Jiang Hongbo, Xie Nianhua, Liu Jianhua, Zhang Zhixia, Liu Li, Yao Zhongzhao, Wang Xia, Nie Shaofa
From the Department of Epidemiology and Biostatistics, School of Public Health, Tongji Medical College, Huazhong University of Science and Technology, Wuhan, China (HJ, JL, ZZ, LL, SN); and Wuhan Center for Disease Control and Prevention, Wuhan, China (NX, ZY, XW).
Medicine (Baltimore). 2015 Sep;94(36):e1511. doi: 10.1097/MD.0000000000001511.
The aim of this study was to present a definition of late presentation according to different time periods between initial diagnosis of human immunodeficiency virus (HIV) infection and acquired immune deficiency syndrome (AIDS) diagnosis which would reliably identify individuals with high risk of mortality within 1 year of diagnosis, and could be used as a suggested common definition.Data of individuals diagnosed from 1994 to February 2012 in Wuhan, China were extracted retrospectively from the national HIV surveillance system. Four time periods (1, 3, 6, and 12 months) combined with the European consensus definition of advanced HIV disease (AHD) were compared. The predictive ability of each definition for identifying an individual who died within 1 year after HIV diagnosis was assessed.A total of 980 patients were included, of whom 289 (29.49%), 324 (33.06%), 353 (36.02%), and 387 (39.49%) were defined as AHD according to the definition of a CD4 count <200 cells/μL or AIDS-defining event (ADE) within 1, 3, 6, and 12 months of HIV diagnosis, respectively. One hundred twenty-seven (12.96%) patients died within 1 year of diagnosis. The highest Youden's index and largest area under the curve were presented in time period within 3 months. Time period within 1 month presented the highest consistency rate, positive likelihood ratio, and kappa value. Longer time periods increased the sensitivity but decreased the specificity.Given the European consensus definitions and the current results, we suggested that AHD could be defined as "a first-reported CD4 count <200 cells/μL or an ADE within 1 month after HIV diagnosis." "Late presentation" could be defined as "a first-reported CD4 count <350 cells/μL or an ADE within 1 month after HIV diagnosis."
本研究的目的是根据人类免疫缺陷病毒(HIV)感染初始诊断与获得性免疫缺陷综合征(AIDS)诊断之间的不同时间段,给出晚期就诊的定义,该定义应能可靠地识别出诊断后1年内死亡风险高的个体,并可作为建议的通用定义。

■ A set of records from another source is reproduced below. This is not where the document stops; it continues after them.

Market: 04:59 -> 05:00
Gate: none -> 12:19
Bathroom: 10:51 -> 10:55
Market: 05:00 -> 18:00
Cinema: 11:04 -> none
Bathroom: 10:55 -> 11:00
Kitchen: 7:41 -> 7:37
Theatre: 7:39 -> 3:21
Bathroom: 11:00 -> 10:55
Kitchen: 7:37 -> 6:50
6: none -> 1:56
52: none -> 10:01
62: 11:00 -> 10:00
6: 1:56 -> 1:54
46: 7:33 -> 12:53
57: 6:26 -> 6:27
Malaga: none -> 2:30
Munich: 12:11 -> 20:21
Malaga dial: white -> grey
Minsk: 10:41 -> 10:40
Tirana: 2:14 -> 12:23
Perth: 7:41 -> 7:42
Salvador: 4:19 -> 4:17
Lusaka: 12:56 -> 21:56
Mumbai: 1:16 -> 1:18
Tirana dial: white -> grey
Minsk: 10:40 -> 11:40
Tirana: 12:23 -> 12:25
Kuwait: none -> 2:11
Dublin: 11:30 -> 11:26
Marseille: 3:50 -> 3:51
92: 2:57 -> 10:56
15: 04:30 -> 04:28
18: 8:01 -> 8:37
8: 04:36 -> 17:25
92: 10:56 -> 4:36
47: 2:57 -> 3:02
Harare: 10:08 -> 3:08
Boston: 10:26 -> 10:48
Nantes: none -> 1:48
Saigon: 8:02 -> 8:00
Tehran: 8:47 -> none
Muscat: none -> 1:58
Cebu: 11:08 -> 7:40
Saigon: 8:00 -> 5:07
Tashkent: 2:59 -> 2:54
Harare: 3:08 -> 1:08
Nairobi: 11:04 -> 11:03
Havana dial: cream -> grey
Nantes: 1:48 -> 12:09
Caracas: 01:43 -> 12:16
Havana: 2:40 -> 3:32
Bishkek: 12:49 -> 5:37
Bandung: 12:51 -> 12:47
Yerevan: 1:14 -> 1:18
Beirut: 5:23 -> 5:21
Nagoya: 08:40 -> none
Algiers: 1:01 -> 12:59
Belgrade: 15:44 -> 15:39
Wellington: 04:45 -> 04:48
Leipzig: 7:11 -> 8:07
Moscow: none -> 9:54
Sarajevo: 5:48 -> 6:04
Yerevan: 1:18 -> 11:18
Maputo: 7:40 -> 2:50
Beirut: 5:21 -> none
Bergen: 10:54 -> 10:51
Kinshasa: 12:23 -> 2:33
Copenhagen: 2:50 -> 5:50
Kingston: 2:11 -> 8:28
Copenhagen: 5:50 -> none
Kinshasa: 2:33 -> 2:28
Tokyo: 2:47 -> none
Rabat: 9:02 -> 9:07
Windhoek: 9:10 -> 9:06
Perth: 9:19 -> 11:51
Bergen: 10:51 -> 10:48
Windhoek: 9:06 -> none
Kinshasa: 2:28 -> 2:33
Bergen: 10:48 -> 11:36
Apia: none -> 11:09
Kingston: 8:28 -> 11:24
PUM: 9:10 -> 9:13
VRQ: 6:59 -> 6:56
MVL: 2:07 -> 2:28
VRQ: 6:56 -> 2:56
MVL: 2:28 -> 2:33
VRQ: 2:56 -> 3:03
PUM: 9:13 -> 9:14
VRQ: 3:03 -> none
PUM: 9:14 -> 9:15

回顾性提取了1994年至2012年2月在中国武汉诊断的个体数据,这些数据来自国家HIV监测系统。将四个时间段(1、3、6和12个月)与欧洲晚期HIV疾病(AHD)共识定义进行了比较。评估了每个定义对识别HIV诊断后1年内死亡个体的预测能力。
共纳入980例患者,根据HIV诊断后1、3、6和12个月内CD4细胞计数<200个/μL或AIDS定义事件(ADE)的定义,分别有289例(29.49%)、324例(33.06%)、353例(36.02%)和387例(39.49%)被定义为AHD。127例(12.96%)患者在诊断后1年内死亡。3个月内时间段的约登指数最高,曲线下面积最大。1个月内时间段的一致性率、阳性似然比和kappa值最高。较长时间段增加了敏感性,但降低了特异性。
鉴于欧洲共识定义和当前结果,我们建议AHD可定义为“HIV诊断后1个月内首次报告的CD4细胞计数<200个/μL或ADE”。“晚期就诊”可定义为“HIV诊断后1个月内首次报告的CD4细胞计数<350个/μL或ADE”。